Fifth, the idea that the
Syrian regime needs to be convinced by an act of war to attend political talks
is factually untrue. It is the so-called National Coalition of Syrian Revolution and Opposition Forces that refused to attend the proposed talks known as Geneva-2, not the regime. The U.S. administration is in fact incapable
of convincing the opposition groups to attend Geneva-2 because Saudi Arabia,
Qatar, and Turkey are opposed to a political settlement.
Lastly, the
Administration (see Kerry’s statements to Congress) is twisting the fact to
support its case for war when it quantified the rebels by stating that
“moderates” are stronger than “extremists.” One does not need classified
intelligence these days to know that that is not true.

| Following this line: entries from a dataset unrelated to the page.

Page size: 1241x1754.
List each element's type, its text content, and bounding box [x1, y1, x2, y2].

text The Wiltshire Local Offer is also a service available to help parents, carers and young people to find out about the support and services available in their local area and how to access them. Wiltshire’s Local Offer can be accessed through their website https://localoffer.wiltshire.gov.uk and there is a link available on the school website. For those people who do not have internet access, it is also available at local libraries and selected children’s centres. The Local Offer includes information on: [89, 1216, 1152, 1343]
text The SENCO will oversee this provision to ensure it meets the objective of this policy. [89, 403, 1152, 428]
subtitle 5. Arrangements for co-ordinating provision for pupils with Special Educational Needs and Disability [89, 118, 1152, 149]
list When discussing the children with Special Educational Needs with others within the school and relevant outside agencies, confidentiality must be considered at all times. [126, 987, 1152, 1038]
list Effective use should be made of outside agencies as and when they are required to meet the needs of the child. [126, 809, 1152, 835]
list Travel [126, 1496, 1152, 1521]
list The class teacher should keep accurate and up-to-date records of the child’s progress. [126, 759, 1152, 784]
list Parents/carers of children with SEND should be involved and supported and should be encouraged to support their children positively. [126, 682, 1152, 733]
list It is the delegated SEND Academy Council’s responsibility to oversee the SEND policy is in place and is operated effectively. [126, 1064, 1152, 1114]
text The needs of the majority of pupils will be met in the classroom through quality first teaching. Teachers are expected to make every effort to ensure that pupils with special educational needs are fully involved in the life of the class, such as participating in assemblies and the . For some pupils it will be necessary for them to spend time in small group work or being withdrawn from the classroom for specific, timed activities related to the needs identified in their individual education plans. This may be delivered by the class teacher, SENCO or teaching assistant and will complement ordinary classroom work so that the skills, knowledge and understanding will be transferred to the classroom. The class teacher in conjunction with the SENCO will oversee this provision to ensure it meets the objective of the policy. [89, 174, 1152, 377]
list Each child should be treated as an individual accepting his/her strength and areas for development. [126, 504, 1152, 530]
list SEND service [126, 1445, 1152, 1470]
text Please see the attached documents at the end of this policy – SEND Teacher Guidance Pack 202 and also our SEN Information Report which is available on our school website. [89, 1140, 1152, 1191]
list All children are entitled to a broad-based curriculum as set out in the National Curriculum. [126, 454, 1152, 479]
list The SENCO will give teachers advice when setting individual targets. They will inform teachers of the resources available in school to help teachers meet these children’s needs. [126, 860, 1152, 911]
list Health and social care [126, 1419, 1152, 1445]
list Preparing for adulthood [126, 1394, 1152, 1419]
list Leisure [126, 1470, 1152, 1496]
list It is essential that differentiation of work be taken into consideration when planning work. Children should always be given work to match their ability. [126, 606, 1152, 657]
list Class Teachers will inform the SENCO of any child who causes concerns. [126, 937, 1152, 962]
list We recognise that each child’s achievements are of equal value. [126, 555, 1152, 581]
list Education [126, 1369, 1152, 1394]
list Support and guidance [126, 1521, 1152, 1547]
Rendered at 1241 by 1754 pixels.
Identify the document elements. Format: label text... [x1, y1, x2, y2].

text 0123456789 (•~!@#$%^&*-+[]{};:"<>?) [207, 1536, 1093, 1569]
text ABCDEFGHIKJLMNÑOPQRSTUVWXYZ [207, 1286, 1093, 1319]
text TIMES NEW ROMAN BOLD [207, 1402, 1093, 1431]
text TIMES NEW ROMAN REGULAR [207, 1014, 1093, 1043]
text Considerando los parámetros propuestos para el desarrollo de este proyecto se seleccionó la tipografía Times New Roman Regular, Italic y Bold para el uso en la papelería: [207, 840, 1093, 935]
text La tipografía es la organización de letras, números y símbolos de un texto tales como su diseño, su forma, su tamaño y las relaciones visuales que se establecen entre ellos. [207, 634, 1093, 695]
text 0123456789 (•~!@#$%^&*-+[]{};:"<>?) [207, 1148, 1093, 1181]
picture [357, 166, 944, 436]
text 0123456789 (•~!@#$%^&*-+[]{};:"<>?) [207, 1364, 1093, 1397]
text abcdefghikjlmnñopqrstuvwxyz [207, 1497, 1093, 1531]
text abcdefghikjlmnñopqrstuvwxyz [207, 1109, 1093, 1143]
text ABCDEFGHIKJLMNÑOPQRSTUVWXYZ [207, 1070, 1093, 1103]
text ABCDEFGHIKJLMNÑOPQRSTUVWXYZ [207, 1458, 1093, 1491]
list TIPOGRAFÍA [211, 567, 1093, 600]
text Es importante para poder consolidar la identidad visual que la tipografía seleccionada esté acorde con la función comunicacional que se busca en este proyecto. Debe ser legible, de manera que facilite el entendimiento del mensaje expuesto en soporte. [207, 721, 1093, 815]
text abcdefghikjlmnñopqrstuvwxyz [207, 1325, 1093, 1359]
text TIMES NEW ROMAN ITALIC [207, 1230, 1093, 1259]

Still, the CIA, foreign
intelligence communities, and NGOs have all concluded that al-Qaeda-like rebelsare stronger and better equipped than fighters of the Free Syrian Army, the
so-called moderate opposition.
For any nation, the only
way to start a war against another country without UNSC authorization is in
self-defense. The President needs to make the case that the Syrian government
is an imminent threat to United States’ national security. He needs to make
that case to the American public and Congress. The credibility of the UNSC is
in acting within the framework set for it by its member states. Starting a war
unilaterally will weaken the only international regime that strives to maintain
world peace and security. The President ought to think about the long term
effects of his rush to war. After all, public opposition (under 29% support the attack provided that there are evidence that Assad used CW against civilians) to his desire to act in Syria was due, in part, to another U.S.
president’s rush to start another illegal war in Iraq. He ought to stop the
cycle not perpetuate it.
____________
* Prof. SOUAIAIA teaches at the University of Iowa. Opinions
are the author’s, speaking on matters of public interest; not speaking for the
university or any other organization with which he is affiliated.